> _Source excerpt_:
Cases that we’ll cover include lewd or lascivious battery on a person older than twelve years old but less than sixteen years old, seven counts of electronic transmission of material harmful to a minor, violation of injunction against repeat violence, resisting arrest with violence, incompetence, for attempted first-degree murder, kidnapping, second-degree murder, double jeopardy, habeas corpus, Conspiracy to Commit Healthcare Fraud, 18 U.S.C. § 1349, Certificate of Innocence, Unjust Conviction Statute, wrongful conviction, actual innocence, 28 U.S.C. § 2254, habeas corpus, criminal habeas petition, ineffective assistance of counsel and more

The Florida Criminal Caselaw Roundup is a blog and video podcast by criminal defense, criminal appeal and post-conviction attorney Jack Palmeri, summarizing the latest developments in criminal law, criminal appeals, and post-conviction relief in the State of Florida.  Our sponsoring attorney will digest the latest reversed  convictions throughout the Florida Supreme Court and the Florida District Courts of Appeal,

This is a FREE service designed to give you the cutting edge of developments in Florida criminal law, appeals, and post-conviction relief.

> _Listing_:
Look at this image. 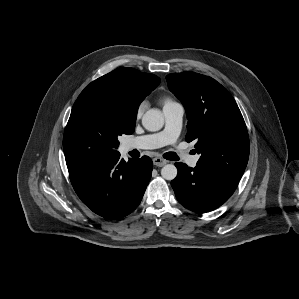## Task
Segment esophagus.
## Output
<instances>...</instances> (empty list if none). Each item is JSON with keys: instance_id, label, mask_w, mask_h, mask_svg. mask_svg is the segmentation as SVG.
<instances>
[{"instance_id": "obj_1", "label": "esophagus", "mask_w": 299, "mask_h": 299, "mask_svg": "<svg viewBox=\"0 0 299 299\" xmlns=\"http://www.w3.org/2000/svg\"><path fill=\"white\" fill-rule=\"evenodd\" d=\"M153 163L157 167H162V166H164L167 163V161L165 159H163V158L155 157L153 159Z\"/></svg>"}]
</instances>
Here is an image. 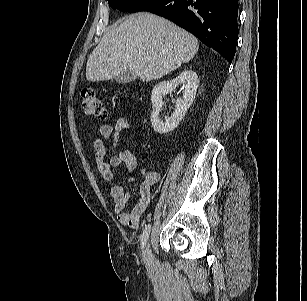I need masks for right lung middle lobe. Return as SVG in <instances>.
Returning a JSON list of instances; mask_svg holds the SVG:
<instances>
[{"mask_svg":"<svg viewBox=\"0 0 307 301\" xmlns=\"http://www.w3.org/2000/svg\"><path fill=\"white\" fill-rule=\"evenodd\" d=\"M154 1L155 0H108V3L113 9L134 13L141 11Z\"/></svg>","mask_w":307,"mask_h":301,"instance_id":"right-lung-middle-lobe-1","label":"right lung middle lobe"}]
</instances>
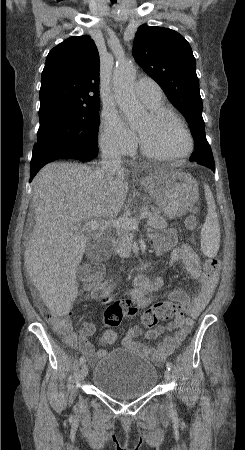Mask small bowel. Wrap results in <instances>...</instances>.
Listing matches in <instances>:
<instances>
[{"mask_svg":"<svg viewBox=\"0 0 245 450\" xmlns=\"http://www.w3.org/2000/svg\"><path fill=\"white\" fill-rule=\"evenodd\" d=\"M152 239L156 256H162L166 252L171 251L169 265L173 266L178 262L182 263L190 276L199 280L201 285L198 294L192 298L180 289H175L167 295L170 301L182 304L183 310L186 313L183 321L178 322L172 320L164 325H157L155 328L148 329L146 332L140 328H133L123 337L121 341L123 346L131 349H142L146 354L160 362L182 343L193 327L194 320L205 309L218 283V274L212 275L203 270L199 254L189 244H179L175 230L167 229L161 233L153 234ZM100 279V286L90 288L84 285V292L94 300L111 299L112 291L116 286L115 283L104 280L102 274ZM163 285V278L151 280L142 274L138 275L130 291V297L135 307L138 309L149 308L154 297H156ZM95 332V324L87 322L78 331L66 334L63 337V342L71 348L79 349L93 360L105 353L103 349L95 351L93 345L88 340V337L92 336ZM164 332H170V334L165 336L156 348H152L137 340L142 335L148 339H155ZM99 343L101 345L107 344L104 336L100 338Z\"/></svg>","mask_w":245,"mask_h":450,"instance_id":"obj_1","label":"small bowel"}]
</instances>
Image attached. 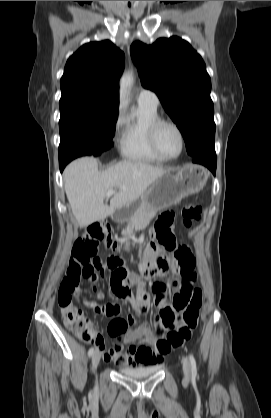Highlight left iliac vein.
<instances>
[{
    "mask_svg": "<svg viewBox=\"0 0 271 418\" xmlns=\"http://www.w3.org/2000/svg\"><path fill=\"white\" fill-rule=\"evenodd\" d=\"M182 363H183L184 377H185V379H189V377H190V363H189L187 358H183Z\"/></svg>",
    "mask_w": 271,
    "mask_h": 418,
    "instance_id": "1",
    "label": "left iliac vein"
}]
</instances>
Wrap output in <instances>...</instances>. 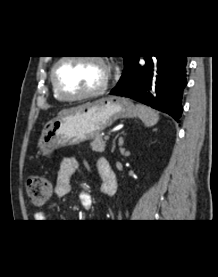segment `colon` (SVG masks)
I'll return each instance as SVG.
<instances>
[{
    "label": "colon",
    "instance_id": "obj_1",
    "mask_svg": "<svg viewBox=\"0 0 218 277\" xmlns=\"http://www.w3.org/2000/svg\"><path fill=\"white\" fill-rule=\"evenodd\" d=\"M26 190L31 204L44 205L53 194L51 181L43 176H30L26 183Z\"/></svg>",
    "mask_w": 218,
    "mask_h": 277
}]
</instances>
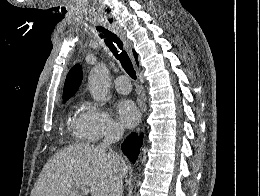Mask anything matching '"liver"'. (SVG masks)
Listing matches in <instances>:
<instances>
[{"label":"liver","instance_id":"1","mask_svg":"<svg viewBox=\"0 0 260 196\" xmlns=\"http://www.w3.org/2000/svg\"><path fill=\"white\" fill-rule=\"evenodd\" d=\"M114 156L92 144L59 150L46 162L30 196H79L78 186H88L91 196H110L116 180L127 174L125 162H115Z\"/></svg>","mask_w":260,"mask_h":196}]
</instances>
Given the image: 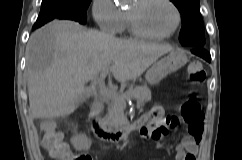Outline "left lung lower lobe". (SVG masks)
<instances>
[{"label":"left lung lower lobe","mask_w":242,"mask_h":160,"mask_svg":"<svg viewBox=\"0 0 242 160\" xmlns=\"http://www.w3.org/2000/svg\"><path fill=\"white\" fill-rule=\"evenodd\" d=\"M192 53L205 59L207 62L211 61V56L209 52L203 46L192 47Z\"/></svg>","instance_id":"left-lung-lower-lobe-1"}]
</instances>
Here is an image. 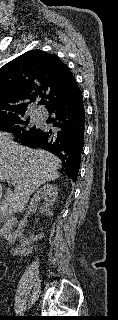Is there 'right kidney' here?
<instances>
[{
    "instance_id": "ca27d5eb",
    "label": "right kidney",
    "mask_w": 118,
    "mask_h": 320,
    "mask_svg": "<svg viewBox=\"0 0 118 320\" xmlns=\"http://www.w3.org/2000/svg\"><path fill=\"white\" fill-rule=\"evenodd\" d=\"M58 196V188L55 185L46 184L42 188H40L32 197L30 205L28 206L26 215L20 221L17 230L15 231V235L19 239L21 243V249L27 253H30L31 250L29 248L30 244L41 239L44 234L41 233L36 236H31L29 238L23 236L22 232L24 227L26 226V219L30 213L39 212L45 216H52L51 207L56 201ZM44 200L43 204H40V201ZM28 247V248H27Z\"/></svg>"
}]
</instances>
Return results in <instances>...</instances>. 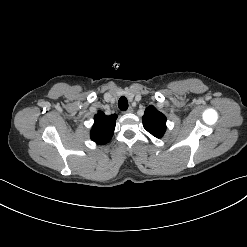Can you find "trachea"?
Returning <instances> with one entry per match:
<instances>
[{
    "label": "trachea",
    "instance_id": "trachea-1",
    "mask_svg": "<svg viewBox=\"0 0 247 247\" xmlns=\"http://www.w3.org/2000/svg\"><path fill=\"white\" fill-rule=\"evenodd\" d=\"M118 107L121 111H126L128 109V101L126 97H120L118 101Z\"/></svg>",
    "mask_w": 247,
    "mask_h": 247
}]
</instances>
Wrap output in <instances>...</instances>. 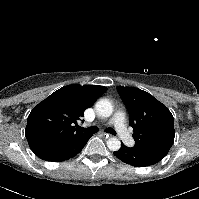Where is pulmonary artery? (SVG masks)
I'll list each match as a JSON object with an SVG mask.
<instances>
[{
  "label": "pulmonary artery",
  "instance_id": "e3ab8cb5",
  "mask_svg": "<svg viewBox=\"0 0 199 199\" xmlns=\"http://www.w3.org/2000/svg\"><path fill=\"white\" fill-rule=\"evenodd\" d=\"M110 123L115 126L118 136L126 145L128 146L135 145V140L126 126V116L123 111L115 112Z\"/></svg>",
  "mask_w": 199,
  "mask_h": 199
}]
</instances>
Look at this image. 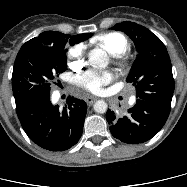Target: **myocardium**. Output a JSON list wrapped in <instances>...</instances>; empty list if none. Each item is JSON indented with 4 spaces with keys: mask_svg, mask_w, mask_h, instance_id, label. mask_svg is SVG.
<instances>
[{
    "mask_svg": "<svg viewBox=\"0 0 187 187\" xmlns=\"http://www.w3.org/2000/svg\"><path fill=\"white\" fill-rule=\"evenodd\" d=\"M116 60H117V63L119 65H121V66H125L126 65V60H125V58L122 55L116 56Z\"/></svg>",
    "mask_w": 187,
    "mask_h": 187,
    "instance_id": "f54148a6",
    "label": "myocardium"
}]
</instances>
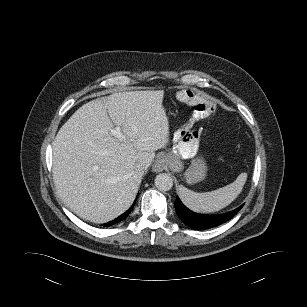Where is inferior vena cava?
<instances>
[{
    "label": "inferior vena cava",
    "instance_id": "1",
    "mask_svg": "<svg viewBox=\"0 0 307 307\" xmlns=\"http://www.w3.org/2000/svg\"><path fill=\"white\" fill-rule=\"evenodd\" d=\"M148 168V165L146 164V162L142 161V162H139L137 165H136V169L139 171V173L143 174L144 171Z\"/></svg>",
    "mask_w": 307,
    "mask_h": 307
}]
</instances>
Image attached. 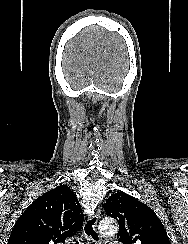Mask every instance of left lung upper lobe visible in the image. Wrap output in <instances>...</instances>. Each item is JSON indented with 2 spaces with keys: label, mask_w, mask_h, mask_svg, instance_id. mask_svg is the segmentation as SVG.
I'll use <instances>...</instances> for the list:
<instances>
[{
  "label": "left lung upper lobe",
  "mask_w": 188,
  "mask_h": 244,
  "mask_svg": "<svg viewBox=\"0 0 188 244\" xmlns=\"http://www.w3.org/2000/svg\"><path fill=\"white\" fill-rule=\"evenodd\" d=\"M107 216L119 223L117 239L124 244H170L154 211L132 196L118 192L103 205Z\"/></svg>",
  "instance_id": "1"
}]
</instances>
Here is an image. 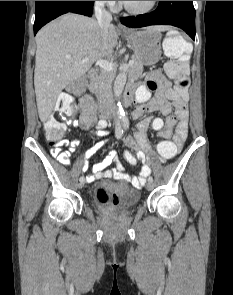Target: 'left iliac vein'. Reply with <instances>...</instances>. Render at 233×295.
<instances>
[{
    "label": "left iliac vein",
    "mask_w": 233,
    "mask_h": 295,
    "mask_svg": "<svg viewBox=\"0 0 233 295\" xmlns=\"http://www.w3.org/2000/svg\"><path fill=\"white\" fill-rule=\"evenodd\" d=\"M146 188L148 190H152L153 189V183L152 182H148L147 185H146Z\"/></svg>",
    "instance_id": "left-iliac-vein-1"
}]
</instances>
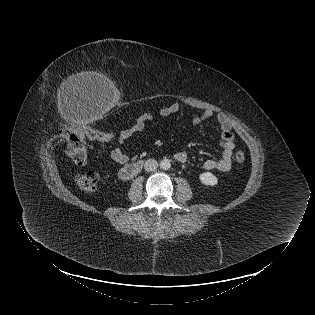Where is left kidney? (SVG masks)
Segmentation results:
<instances>
[{
  "label": "left kidney",
  "instance_id": "obj_1",
  "mask_svg": "<svg viewBox=\"0 0 315 315\" xmlns=\"http://www.w3.org/2000/svg\"><path fill=\"white\" fill-rule=\"evenodd\" d=\"M199 179L204 185L214 186L218 183L216 176H214L211 172H203L200 174Z\"/></svg>",
  "mask_w": 315,
  "mask_h": 315
}]
</instances>
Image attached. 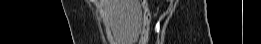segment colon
Listing matches in <instances>:
<instances>
[{"label": "colon", "instance_id": "5ec220e1", "mask_svg": "<svg viewBox=\"0 0 261 44\" xmlns=\"http://www.w3.org/2000/svg\"><path fill=\"white\" fill-rule=\"evenodd\" d=\"M142 2V4H143V12H144V22H143V24H144V26H145V23H146V21H147V19H148V16H147V9H146V1H141Z\"/></svg>", "mask_w": 261, "mask_h": 44}]
</instances>
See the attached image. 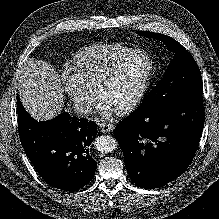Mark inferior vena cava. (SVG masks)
I'll return each instance as SVG.
<instances>
[{"label": "inferior vena cava", "instance_id": "obj_1", "mask_svg": "<svg viewBox=\"0 0 219 219\" xmlns=\"http://www.w3.org/2000/svg\"><path fill=\"white\" fill-rule=\"evenodd\" d=\"M92 111V107L88 102H80L76 104V112L81 115H87Z\"/></svg>", "mask_w": 219, "mask_h": 219}]
</instances>
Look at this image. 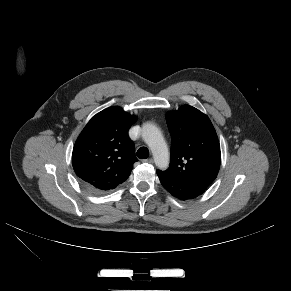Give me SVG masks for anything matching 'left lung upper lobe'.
Masks as SVG:
<instances>
[{"instance_id": "obj_1", "label": "left lung upper lobe", "mask_w": 291, "mask_h": 291, "mask_svg": "<svg viewBox=\"0 0 291 291\" xmlns=\"http://www.w3.org/2000/svg\"><path fill=\"white\" fill-rule=\"evenodd\" d=\"M172 136L171 162L164 174L205 190L217 177L221 153L210 119L184 105L166 114Z\"/></svg>"}]
</instances>
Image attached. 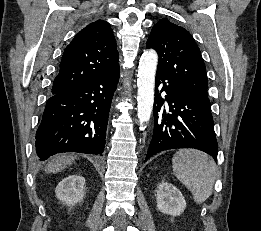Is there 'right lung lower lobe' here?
Returning <instances> with one entry per match:
<instances>
[{
	"label": "right lung lower lobe",
	"instance_id": "right-lung-lower-lobe-1",
	"mask_svg": "<svg viewBox=\"0 0 261 231\" xmlns=\"http://www.w3.org/2000/svg\"><path fill=\"white\" fill-rule=\"evenodd\" d=\"M119 66L47 100L36 133V153L44 161L62 152L102 155Z\"/></svg>",
	"mask_w": 261,
	"mask_h": 231
}]
</instances>
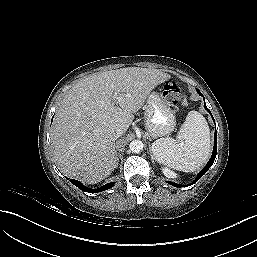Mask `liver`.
<instances>
[{
  "mask_svg": "<svg viewBox=\"0 0 257 257\" xmlns=\"http://www.w3.org/2000/svg\"><path fill=\"white\" fill-rule=\"evenodd\" d=\"M171 76L158 69L126 67L75 84L58 106L51 140L63 174L88 184L117 166L113 133L127 131L148 95Z\"/></svg>",
  "mask_w": 257,
  "mask_h": 257,
  "instance_id": "liver-1",
  "label": "liver"
}]
</instances>
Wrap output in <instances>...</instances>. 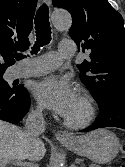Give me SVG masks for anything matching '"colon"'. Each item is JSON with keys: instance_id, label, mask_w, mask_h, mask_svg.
Instances as JSON below:
<instances>
[{"instance_id": "colon-1", "label": "colon", "mask_w": 125, "mask_h": 167, "mask_svg": "<svg viewBox=\"0 0 125 167\" xmlns=\"http://www.w3.org/2000/svg\"><path fill=\"white\" fill-rule=\"evenodd\" d=\"M121 153H122L123 164L120 167H125V142L123 143L121 147Z\"/></svg>"}]
</instances>
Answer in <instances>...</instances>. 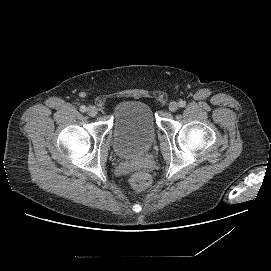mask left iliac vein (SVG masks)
Segmentation results:
<instances>
[{"label":"left iliac vein","instance_id":"1","mask_svg":"<svg viewBox=\"0 0 271 271\" xmlns=\"http://www.w3.org/2000/svg\"><path fill=\"white\" fill-rule=\"evenodd\" d=\"M178 108H179L178 103H176V102H174V101L171 102V103L169 104V110H170L171 112L177 111Z\"/></svg>","mask_w":271,"mask_h":271}]
</instances>
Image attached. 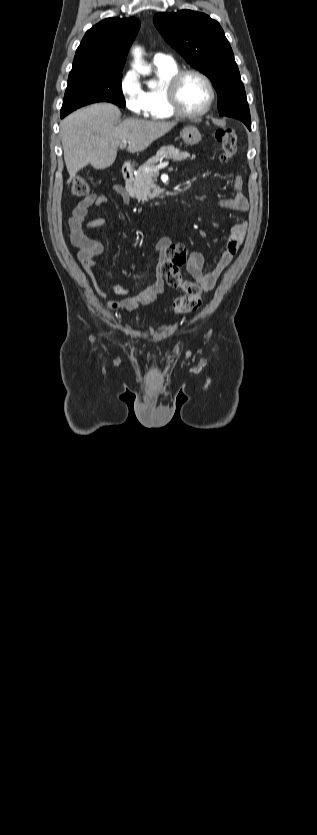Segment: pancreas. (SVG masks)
I'll list each match as a JSON object with an SVG mask.
<instances>
[{
    "label": "pancreas",
    "mask_w": 317,
    "mask_h": 835,
    "mask_svg": "<svg viewBox=\"0 0 317 835\" xmlns=\"http://www.w3.org/2000/svg\"><path fill=\"white\" fill-rule=\"evenodd\" d=\"M163 158L180 162L190 158V154L188 152H180L179 149H176L172 145L161 147L154 157L150 158L145 164L139 167L135 177L127 182L126 191L130 197L138 200H148L159 197L161 190L156 188V184L153 181V177L157 176L158 172H145V168L155 166V164L161 162Z\"/></svg>",
    "instance_id": "pancreas-1"
}]
</instances>
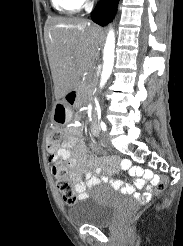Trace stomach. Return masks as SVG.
I'll return each instance as SVG.
<instances>
[{"label":"stomach","instance_id":"0dacf381","mask_svg":"<svg viewBox=\"0 0 183 246\" xmlns=\"http://www.w3.org/2000/svg\"><path fill=\"white\" fill-rule=\"evenodd\" d=\"M59 114H62L63 115V118H64V121H63V123H66V122H68L69 121V119H70V113H69V111L67 110V109H58V110H56L55 112H54V115L55 116H59Z\"/></svg>","mask_w":183,"mask_h":246}]
</instances>
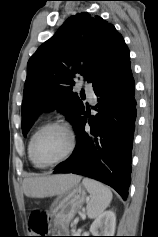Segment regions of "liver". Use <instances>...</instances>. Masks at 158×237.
Segmentation results:
<instances>
[{"label": "liver", "instance_id": "6515ba94", "mask_svg": "<svg viewBox=\"0 0 158 237\" xmlns=\"http://www.w3.org/2000/svg\"><path fill=\"white\" fill-rule=\"evenodd\" d=\"M80 179V176L74 174L36 176L24 179L22 186L26 196L44 198L63 193Z\"/></svg>", "mask_w": 158, "mask_h": 237}]
</instances>
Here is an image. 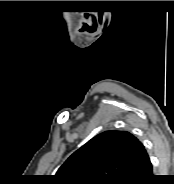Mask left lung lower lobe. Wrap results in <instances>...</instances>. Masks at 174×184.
<instances>
[{
    "instance_id": "0a47b994",
    "label": "left lung lower lobe",
    "mask_w": 174,
    "mask_h": 184,
    "mask_svg": "<svg viewBox=\"0 0 174 184\" xmlns=\"http://www.w3.org/2000/svg\"><path fill=\"white\" fill-rule=\"evenodd\" d=\"M153 178L150 159L144 146L141 144L133 162L129 179L125 184H150Z\"/></svg>"
}]
</instances>
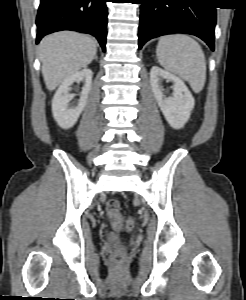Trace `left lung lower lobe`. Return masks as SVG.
Masks as SVG:
<instances>
[{
	"mask_svg": "<svg viewBox=\"0 0 246 300\" xmlns=\"http://www.w3.org/2000/svg\"><path fill=\"white\" fill-rule=\"evenodd\" d=\"M142 4L139 49L148 40L186 33L204 40L214 51L216 9L212 0H138Z\"/></svg>",
	"mask_w": 246,
	"mask_h": 300,
	"instance_id": "obj_1",
	"label": "left lung lower lobe"
}]
</instances>
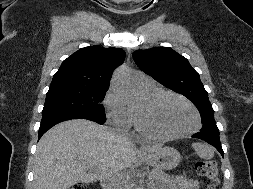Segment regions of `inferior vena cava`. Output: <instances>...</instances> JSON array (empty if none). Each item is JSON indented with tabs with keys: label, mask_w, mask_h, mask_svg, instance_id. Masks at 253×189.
I'll use <instances>...</instances> for the list:
<instances>
[{
	"label": "inferior vena cava",
	"mask_w": 253,
	"mask_h": 189,
	"mask_svg": "<svg viewBox=\"0 0 253 189\" xmlns=\"http://www.w3.org/2000/svg\"><path fill=\"white\" fill-rule=\"evenodd\" d=\"M128 175L126 172H114L108 178L107 189H126Z\"/></svg>",
	"instance_id": "1"
}]
</instances>
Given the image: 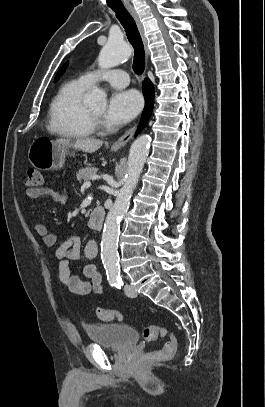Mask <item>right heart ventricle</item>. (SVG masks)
<instances>
[{
	"label": "right heart ventricle",
	"instance_id": "right-heart-ventricle-1",
	"mask_svg": "<svg viewBox=\"0 0 265 407\" xmlns=\"http://www.w3.org/2000/svg\"><path fill=\"white\" fill-rule=\"evenodd\" d=\"M88 85L74 79L61 86L53 98L47 128L50 133L66 138H87L94 130L90 125L83 95Z\"/></svg>",
	"mask_w": 265,
	"mask_h": 407
}]
</instances>
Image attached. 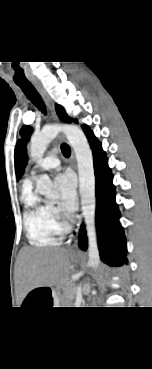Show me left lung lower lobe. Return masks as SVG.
<instances>
[{"label": "left lung lower lobe", "instance_id": "left-lung-lower-lobe-1", "mask_svg": "<svg viewBox=\"0 0 152 369\" xmlns=\"http://www.w3.org/2000/svg\"><path fill=\"white\" fill-rule=\"evenodd\" d=\"M83 129L90 142L96 176V222L100 258L111 266L127 263L126 240L119 223L120 213L115 202V187L112 184V173L108 167V159L101 143L87 125ZM79 247L87 250V237L84 227L80 229Z\"/></svg>", "mask_w": 152, "mask_h": 369}]
</instances>
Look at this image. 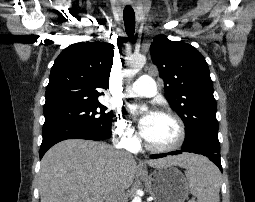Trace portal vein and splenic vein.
Instances as JSON below:
<instances>
[{"mask_svg": "<svg viewBox=\"0 0 255 202\" xmlns=\"http://www.w3.org/2000/svg\"><path fill=\"white\" fill-rule=\"evenodd\" d=\"M189 202H195V201L191 200V201H189Z\"/></svg>", "mask_w": 255, "mask_h": 202, "instance_id": "portal-vein-and-splenic-vein-1", "label": "portal vein and splenic vein"}]
</instances>
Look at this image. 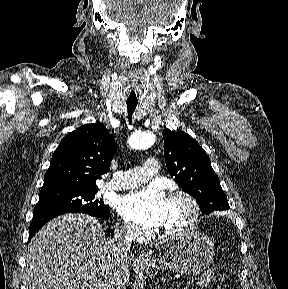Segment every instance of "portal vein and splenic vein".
<instances>
[{
    "label": "portal vein and splenic vein",
    "instance_id": "portal-vein-and-splenic-vein-1",
    "mask_svg": "<svg viewBox=\"0 0 288 289\" xmlns=\"http://www.w3.org/2000/svg\"><path fill=\"white\" fill-rule=\"evenodd\" d=\"M194 284L193 281H188L185 286H184V289H188L190 286H192Z\"/></svg>",
    "mask_w": 288,
    "mask_h": 289
}]
</instances>
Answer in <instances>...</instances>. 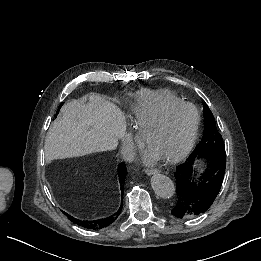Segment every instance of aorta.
Instances as JSON below:
<instances>
[{
  "label": "aorta",
  "instance_id": "obj_1",
  "mask_svg": "<svg viewBox=\"0 0 261 261\" xmlns=\"http://www.w3.org/2000/svg\"><path fill=\"white\" fill-rule=\"evenodd\" d=\"M151 186L154 192L161 198H171L175 194L173 181L163 174H155L151 178Z\"/></svg>",
  "mask_w": 261,
  "mask_h": 261
}]
</instances>
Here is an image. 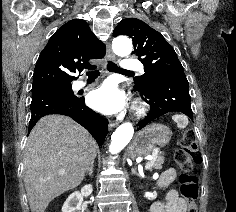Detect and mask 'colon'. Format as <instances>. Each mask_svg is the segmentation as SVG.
Masks as SVG:
<instances>
[{
	"instance_id": "5ec220e1",
	"label": "colon",
	"mask_w": 236,
	"mask_h": 212,
	"mask_svg": "<svg viewBox=\"0 0 236 212\" xmlns=\"http://www.w3.org/2000/svg\"><path fill=\"white\" fill-rule=\"evenodd\" d=\"M202 156L199 145L192 131H187L180 147L175 152V161L180 168V193L188 203V212H198V181L195 167L201 163Z\"/></svg>"
}]
</instances>
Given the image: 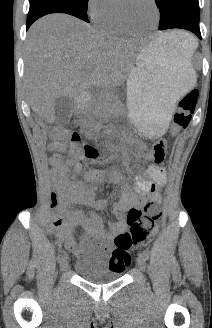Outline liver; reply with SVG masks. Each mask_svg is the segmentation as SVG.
<instances>
[{"label":"liver","mask_w":212,"mask_h":328,"mask_svg":"<svg viewBox=\"0 0 212 328\" xmlns=\"http://www.w3.org/2000/svg\"><path fill=\"white\" fill-rule=\"evenodd\" d=\"M176 31L156 40H169ZM138 48L132 39L112 37L66 14L37 20L26 40L25 78L32 110L48 123L55 121L54 102L76 98L90 87L112 90L134 68Z\"/></svg>","instance_id":"liver-1"}]
</instances>
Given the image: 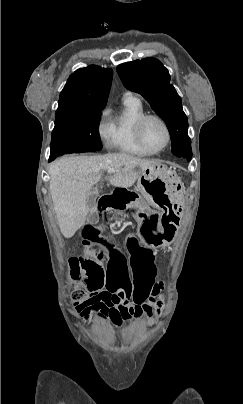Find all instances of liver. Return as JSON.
Listing matches in <instances>:
<instances>
[{
    "mask_svg": "<svg viewBox=\"0 0 243 404\" xmlns=\"http://www.w3.org/2000/svg\"><path fill=\"white\" fill-rule=\"evenodd\" d=\"M154 160H141L130 154L105 156H63L50 164V194L61 234L72 238L86 222L87 194L100 182L103 172L116 170L109 178L116 188H131L140 170L156 166ZM139 168V170H136Z\"/></svg>",
    "mask_w": 243,
    "mask_h": 404,
    "instance_id": "obj_1",
    "label": "liver"
}]
</instances>
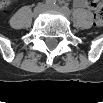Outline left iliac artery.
<instances>
[{"label": "left iliac artery", "instance_id": "44dca946", "mask_svg": "<svg viewBox=\"0 0 103 103\" xmlns=\"http://www.w3.org/2000/svg\"><path fill=\"white\" fill-rule=\"evenodd\" d=\"M62 10L63 12L66 14V15H70L71 14V11L69 10V8L67 6H62Z\"/></svg>", "mask_w": 103, "mask_h": 103}]
</instances>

> _Set task_:
Revise the Florida caselaw roundup passage, starting with "The Florida Criminal" and going on through "and post-conviction relief.", so that "blog" becomes "newsletter".

> _Correct result_:
The Florida Criminal Caselaw Roundup is a newsletter and video podcast by criminal defense, criminal appeal and post-conviction attorney Jack Palmeri, summarizing the latest developments in criminal law, criminal appeals, and post-conviction relief in the State of Florida.  Our sponsoring attorney will digest the latest reversed  convictions throughout the Florida Supreme Court and the Florida District Courts of Appeal,

This is a FREE service designed to give you the cutting edge of developments in Florida criminal law, appeals, and post-conviction relief.